* REQUIREMENT 1
Copy word for word the part of the economics interview starting with "Reasonable economists can" and going on through "in our favor?".
* REQUIREMENT 2
Write what follows the last line of the interview about the economy and trade, carrying on from where that interview stops.

N MAGAZINE: The economy is clearly booming right now. How much of this growth do you think has been fueled by Trump’s policies?

PROF. MANKIW: That is impossible to say with any degree of confidence. The state of the economy at any moment depends on current policies, past policies, and numerous forces beyond the control of any policymaker. I can say that the economy was in fine shape at the end of the Obama administration, despite what President Trump sometimes asserts. The Trump tax cuts likely made it stronger, while worsening the long-term fiscal imbalance.

Reasonable economists can and do disagree about the Trump tax bill. My own view is that the bill was a mixed bag. The corporate rate cuts and reforms were sensible, moving us closer to the corporate tax systems in many other countries. But the changes in the tax treatment of non-corporate businesses — the so-called pass-through entities — were a bit of a mess. They further complicate an already overly complex tax code.

N MAGAZINE: There has been a tremendous amount of talk regarding the risks of global trade war. Some of our trading partners, however, seem to have caved to Trump’s threats. Do you see a trade war, particularly relative to China, as a real threat or do you think it will be resolved and possibly in our favor?

* DATA LISTING

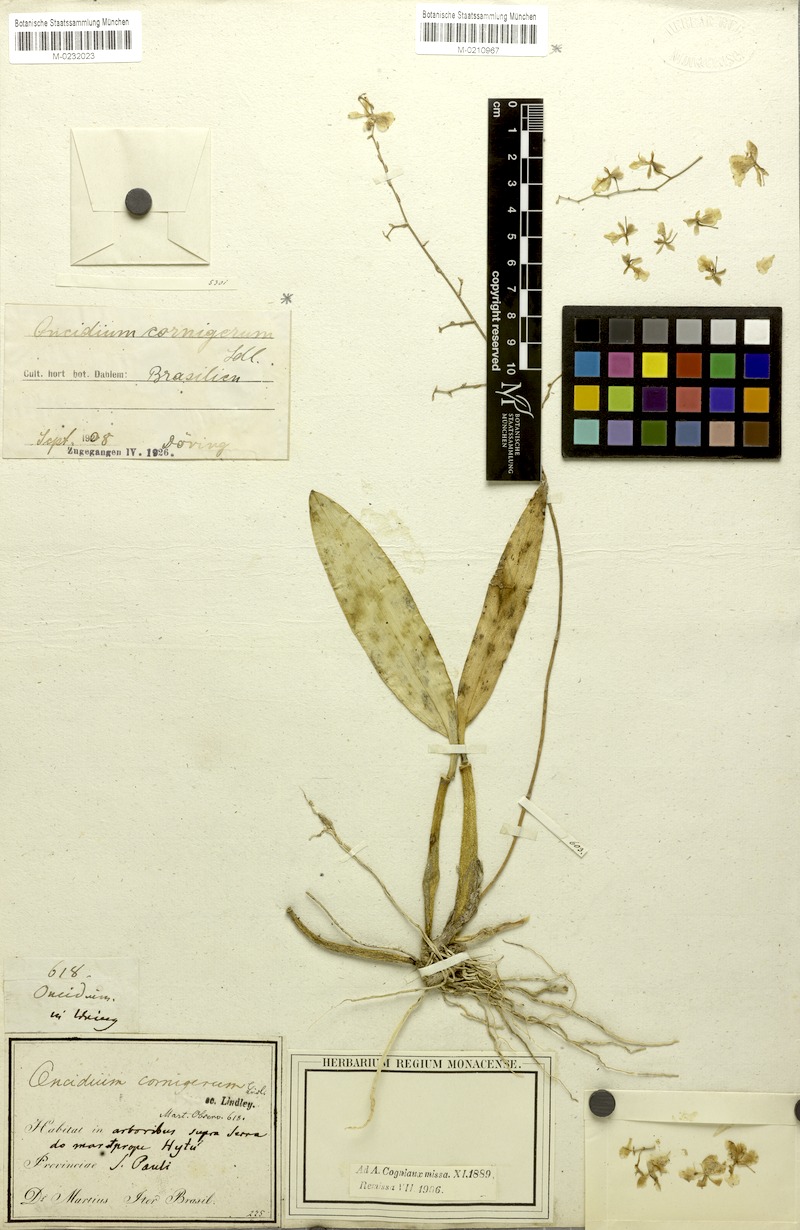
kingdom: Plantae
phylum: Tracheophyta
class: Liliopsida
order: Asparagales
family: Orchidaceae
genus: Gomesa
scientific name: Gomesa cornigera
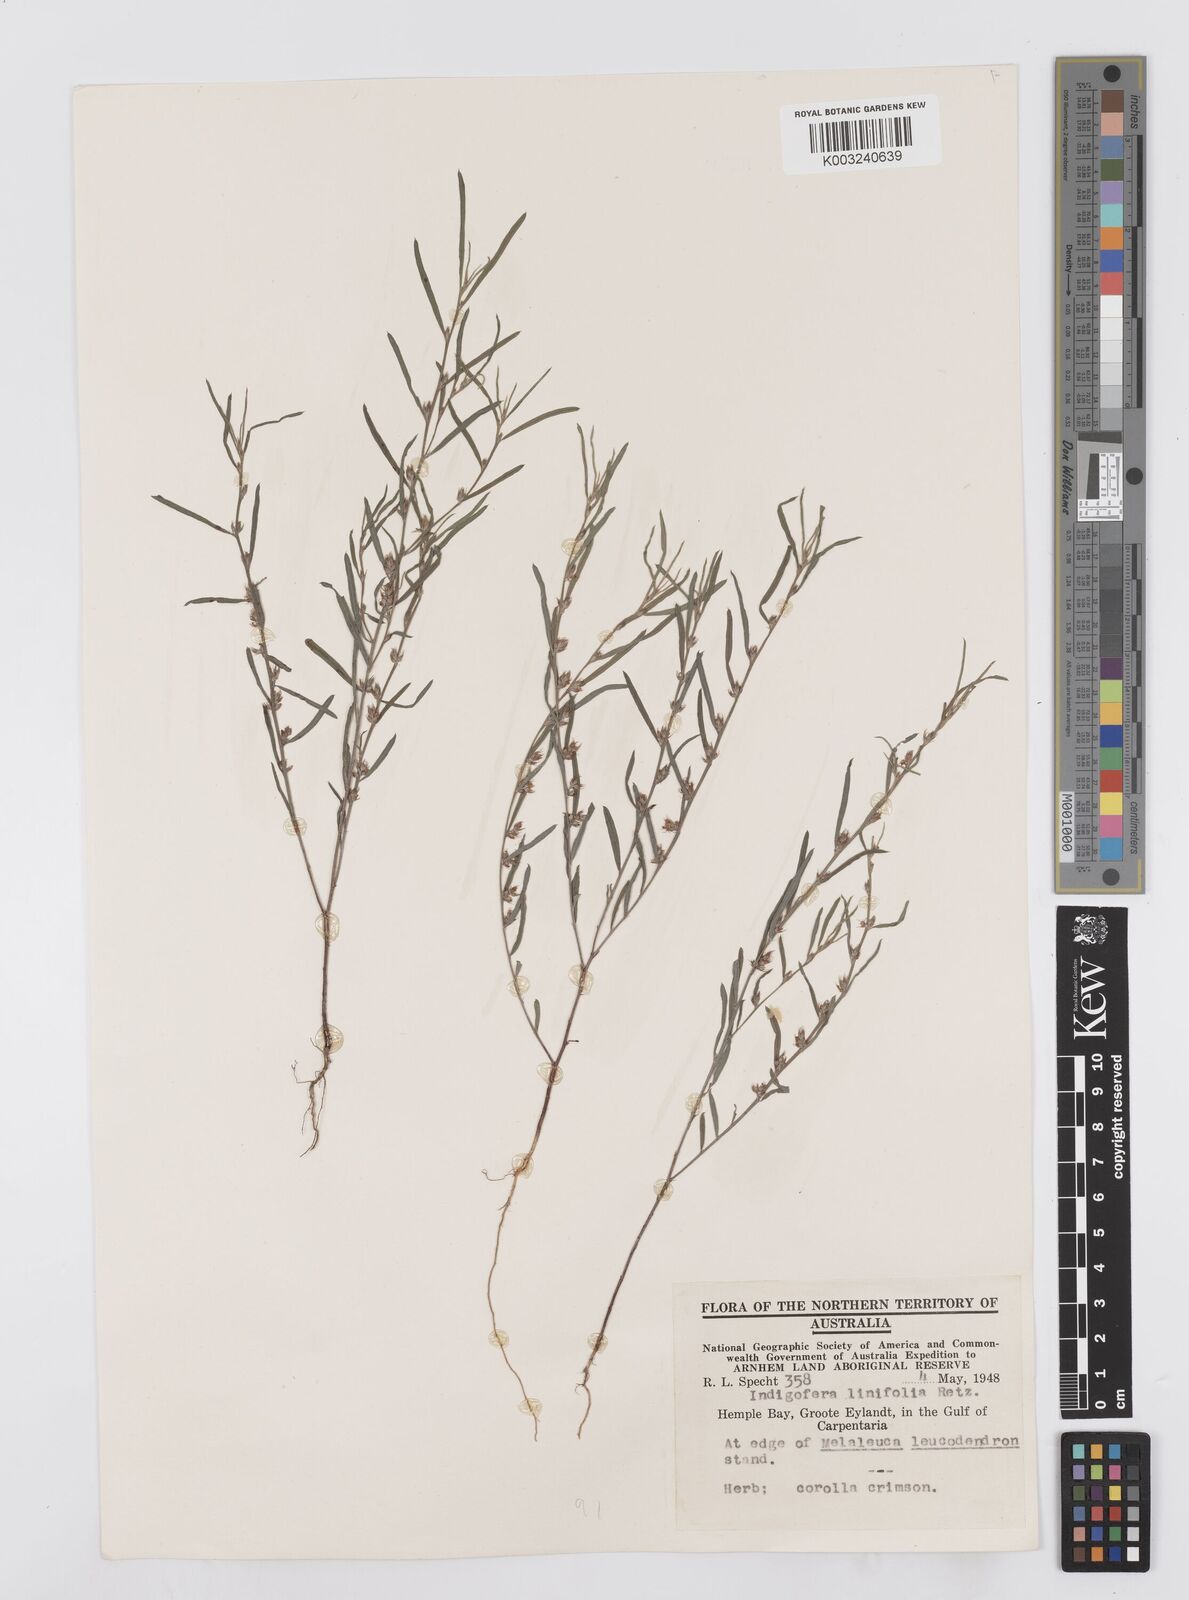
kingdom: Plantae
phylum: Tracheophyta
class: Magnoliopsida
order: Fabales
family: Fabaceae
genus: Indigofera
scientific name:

--

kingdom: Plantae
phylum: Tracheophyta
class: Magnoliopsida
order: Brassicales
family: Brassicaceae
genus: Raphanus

* EXPECTED ANSWER 1
Reasonable economists can and do disagree about the Trump tax bill. My own view is that the bill was a mixed bag. The corporate rate cuts and reforms were sensible, moving us closer to the corporate tax systems in many other countries. But the changes in the tax treatment of non-corporate businesses — the so-called pass-through entities — were a bit of a mess. They further complicate an already overly complex tax code.

N MAGAZINE: There has been a tremendous amount of talk regarding the risks of global trade war. Some of our trading partners, however, seem to have caved to Trump’s threats. Do you see a trade war, particularly relative to China, as a real threat or do you think it will be resolved and possibly in our favor?

* EXPECTED ANSWER 2
PROF. MANKIW: President Trump’s tariffs are a step in the wrong direction. Economists have defended free trade for over two centuries, dating back to Adam Smith’s book The Wealth of Nations, and much historical evidence supports this position. Mr. Trump thinks that past trade deals have been bad for the United States and that our trading partners are taking advantage of us. I disagree. Like most economists, I see international trade as win-win.

The one exception, where I agree with Mr. Trump, concerns China’s treatment of intellectual property. The United States is a big producer of intellectual property, such as software, movies and technological innovations. China’s failure to protect at copyright and patents is a significant problem, and the president is right to call them out on it. But his belligerent attitude toward our trading partners in Europe and North America makes less sense.

N MAGAZINE: The growth in the economy and resulting reduction in unemployment seems to pose a risk that we simply do not have enough people to fill jobs at various levels of the economy. With Trump making immigration more and more difficult, how are we going to keep the economic expansion alive, if we don’t have enough people to do the work?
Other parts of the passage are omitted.